Im Anschluss an den Gottesdienst fand eine Podiumsdiskussion statt, coronabedingt per Videokonferenz. „Jedem muss ein Leben in Würde und möglichst ohne Schmerzen bis zuletzt ermöglicht werden“, sagte der Bayerische Staatsminister für Pflege und Gesundheit, Klaus Holetschek, dabei. Man dürfe nicht zulassen, dass Menschen den Suizid als letzen Ausweg sehen. Kranken und sterbenden Menschen müsse man sich mehr zuwenden.

Teilnehmer der Diskussion war auch der Vorstandsvorsitzende des Weltärztebundes Frank Ulrich Montgomery. „Nicht Hilfe zum Sterben, sondern Hilfe beim Sterben“ sei die Aufgabe der Ärzte. „Ärztliche Sterbehilfe durch die Hintertür des ärztlich assistierten Suizids zu leisten“, sei hingegen nicht die Aufgabe. „Das Bundesverfassungsgericht irrt, wenn es die menschliche Selbstbestimmung derart überhöht, dass sie sogar die Abschaffung ihrer selbst miteinschließt“, sagte Montgomery.

„Vehement gegen Tötung auf Verlangen“

Den Kirchen habe die Corona-Pandemie gezeigt, dass viele Menschen in Gesundheitsberufen dazu bereit seien, Kranke und Sterbende auch spirituell zu begleiten, sagte Traugott Roser, Professor für Praktische Theologie an der Universität Münster. In die Ausbildungsberufe solle diese Komponente deshalb von Anfang an integriert werden. Es habe sich aber auch gezeigt, dass Krankenversorgung und Sterbebegleitung Zeit brauche.

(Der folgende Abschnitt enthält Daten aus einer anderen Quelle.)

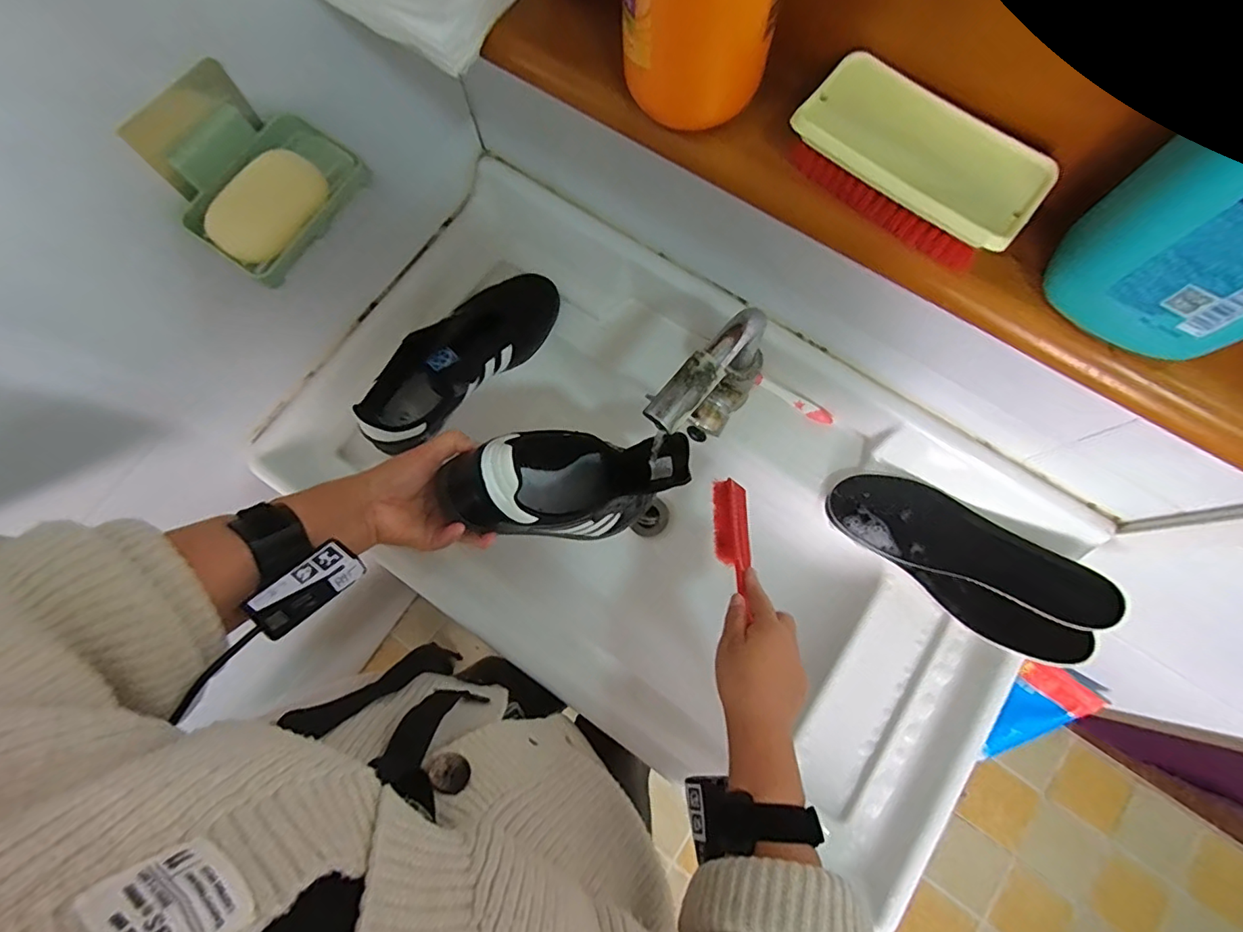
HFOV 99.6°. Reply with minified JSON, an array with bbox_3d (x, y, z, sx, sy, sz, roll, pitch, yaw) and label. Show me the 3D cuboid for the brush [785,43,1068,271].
[{"bbox_3d":[0.167,-0.174,0.301,0.132,0.033,0.062,36,79,9],"label":"brush"}]

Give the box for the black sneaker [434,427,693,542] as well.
[{"bbox_3d":[-0.040,0.007,0.523,0.124,0.239,0.113,-35,75,33],"label":"black sneaker"}]

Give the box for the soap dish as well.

Es gehe dabei um „mitmenschliche Qualität“. „Die Abrechnung nach Fallpauschalen hat sich meines Erachtens als Irrweg erwiesen, wenn in die Pauschalen nicht auch die Begleitung von Mensch zu Mensch eingerechnet wird“, kritiserte Roser.

„Leid, Krankheit und Tod gehören unentrinnbar tief hinein in unsere menschliche Existenz“, sagte Weihbischof Anton Losinger. Mit Blick auf die Debatte um den assistierten Suizid sagte er: „Wir wenden uns gegen ein Ärztebild, das sich vom Heiler zum Vollstrecker wandelt. Darum stemmen wir uns vehement gegen Tötung auf Verlangen und organisierte Sterbehilfe.“

Die „Woche für das Leben“ findet seit 1994 statt und dient der Anerkennung der Schutzwürdigkeit und Schutzbedürftigkeit des menschlichen Lebens in allen Phasen. Die Aktion beginnt immer zwei Wochen nach Karsamstag und dauert sieben Tage.